> [EXERCISE BRIEF]: The lines below from the one with "Task: trace the" up to and including the one with "The current state" are what you should set down, exactly and without pictures.

-------- RECORD SET --------

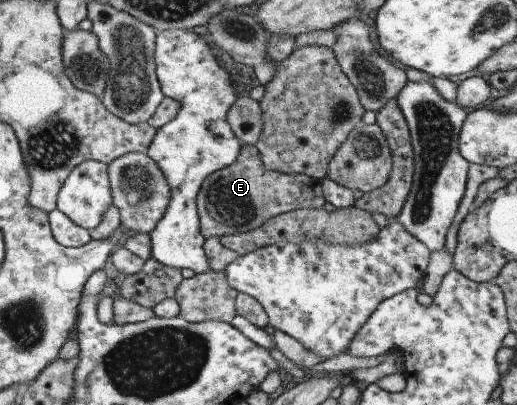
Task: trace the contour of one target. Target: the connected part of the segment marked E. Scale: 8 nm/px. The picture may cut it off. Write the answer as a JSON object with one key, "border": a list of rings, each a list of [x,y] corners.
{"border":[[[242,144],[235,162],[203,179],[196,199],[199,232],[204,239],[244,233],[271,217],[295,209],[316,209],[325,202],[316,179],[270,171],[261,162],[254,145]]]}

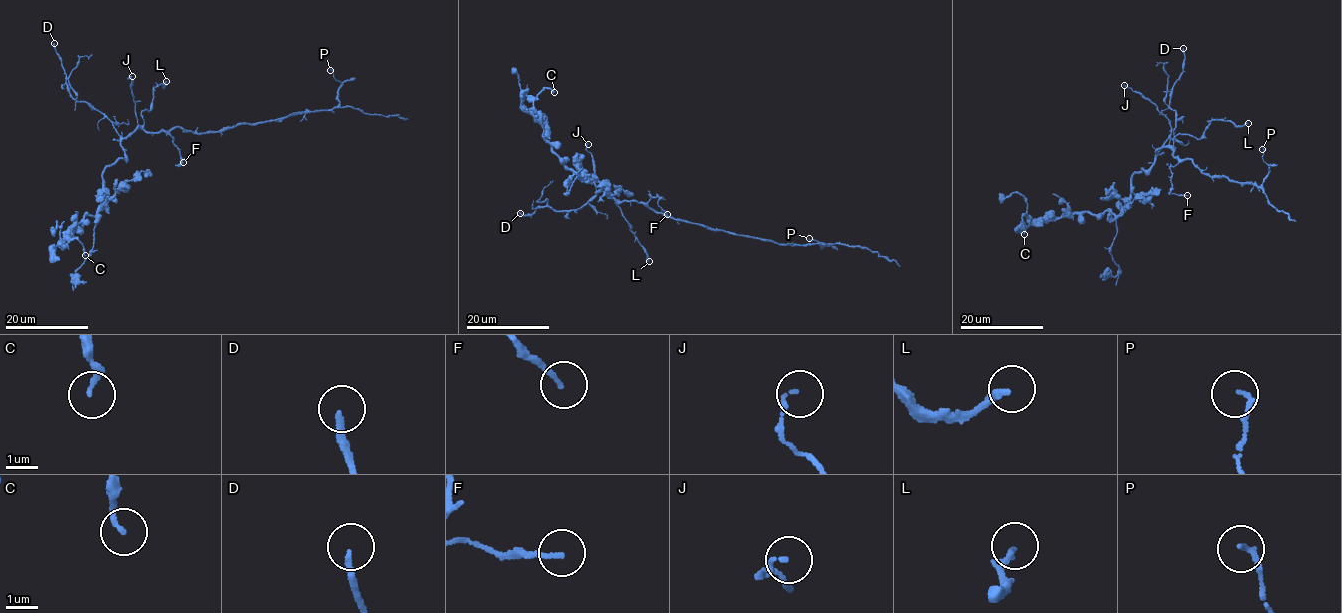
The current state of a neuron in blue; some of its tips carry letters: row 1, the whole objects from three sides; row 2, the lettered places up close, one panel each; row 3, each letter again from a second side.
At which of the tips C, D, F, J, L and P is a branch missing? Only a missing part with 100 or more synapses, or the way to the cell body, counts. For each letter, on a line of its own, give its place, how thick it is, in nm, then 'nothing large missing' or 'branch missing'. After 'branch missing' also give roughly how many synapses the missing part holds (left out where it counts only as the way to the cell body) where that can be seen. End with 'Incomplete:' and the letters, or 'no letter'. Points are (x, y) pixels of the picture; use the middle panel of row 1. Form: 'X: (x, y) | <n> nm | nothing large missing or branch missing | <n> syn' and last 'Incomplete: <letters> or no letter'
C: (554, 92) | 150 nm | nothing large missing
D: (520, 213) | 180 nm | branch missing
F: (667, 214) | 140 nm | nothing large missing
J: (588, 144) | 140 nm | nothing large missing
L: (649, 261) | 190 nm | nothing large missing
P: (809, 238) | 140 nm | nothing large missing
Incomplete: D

--------
-------- RECORD SET --------

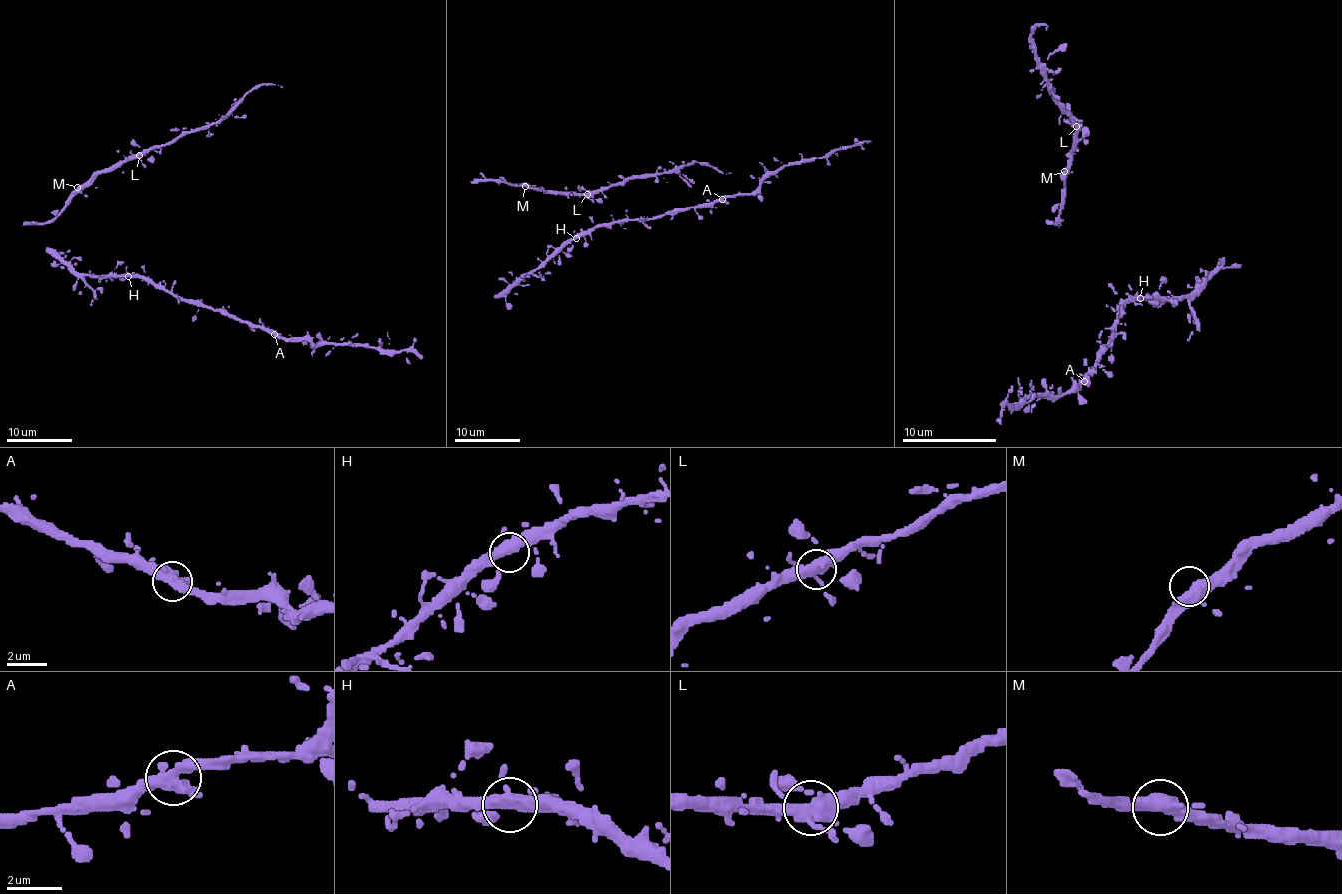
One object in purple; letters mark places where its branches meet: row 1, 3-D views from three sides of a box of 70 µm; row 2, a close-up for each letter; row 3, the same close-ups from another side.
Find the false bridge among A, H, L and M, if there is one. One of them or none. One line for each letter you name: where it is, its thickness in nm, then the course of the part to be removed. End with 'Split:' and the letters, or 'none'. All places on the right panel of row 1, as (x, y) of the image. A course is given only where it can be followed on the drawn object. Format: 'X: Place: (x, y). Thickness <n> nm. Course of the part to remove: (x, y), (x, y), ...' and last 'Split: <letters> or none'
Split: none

--------
-------- RECORD SET --------

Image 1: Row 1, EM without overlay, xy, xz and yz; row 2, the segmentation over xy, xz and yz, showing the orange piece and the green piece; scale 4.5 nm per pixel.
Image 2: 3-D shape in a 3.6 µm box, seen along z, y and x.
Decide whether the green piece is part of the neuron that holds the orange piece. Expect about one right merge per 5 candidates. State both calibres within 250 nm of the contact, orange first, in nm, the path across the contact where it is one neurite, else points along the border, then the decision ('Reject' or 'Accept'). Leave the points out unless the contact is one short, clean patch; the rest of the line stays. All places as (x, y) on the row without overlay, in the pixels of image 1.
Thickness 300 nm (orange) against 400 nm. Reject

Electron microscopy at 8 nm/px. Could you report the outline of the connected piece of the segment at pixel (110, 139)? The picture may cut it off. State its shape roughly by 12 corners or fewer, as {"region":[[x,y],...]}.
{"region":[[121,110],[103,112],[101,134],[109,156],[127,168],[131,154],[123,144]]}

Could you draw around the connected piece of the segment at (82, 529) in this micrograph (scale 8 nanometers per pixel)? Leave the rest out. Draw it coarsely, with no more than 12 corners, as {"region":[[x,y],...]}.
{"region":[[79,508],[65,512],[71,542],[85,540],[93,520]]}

--------

> [WORKED SOLUTION]:
Task: trace the contour of one target. Target: the connected part of the segment marked E. Scale: 8 nm/px. The picture may cut it off. Write the answer as a JSON object with one key, "border": a list of rings, each a list of [x,y] corners.
{"border":[[[242,144],[235,162],[203,179],[196,199],[199,232],[204,239],[244,233],[271,217],[295,209],[316,209],[325,202],[316,179],[270,171],[261,162],[254,145]]]}

The current state of a neuron in blue; some of its tips carry letters: row 1, the whole objects from three sides; row 2, the lettered places up close, one panel each; row 3, each letter again from a second side.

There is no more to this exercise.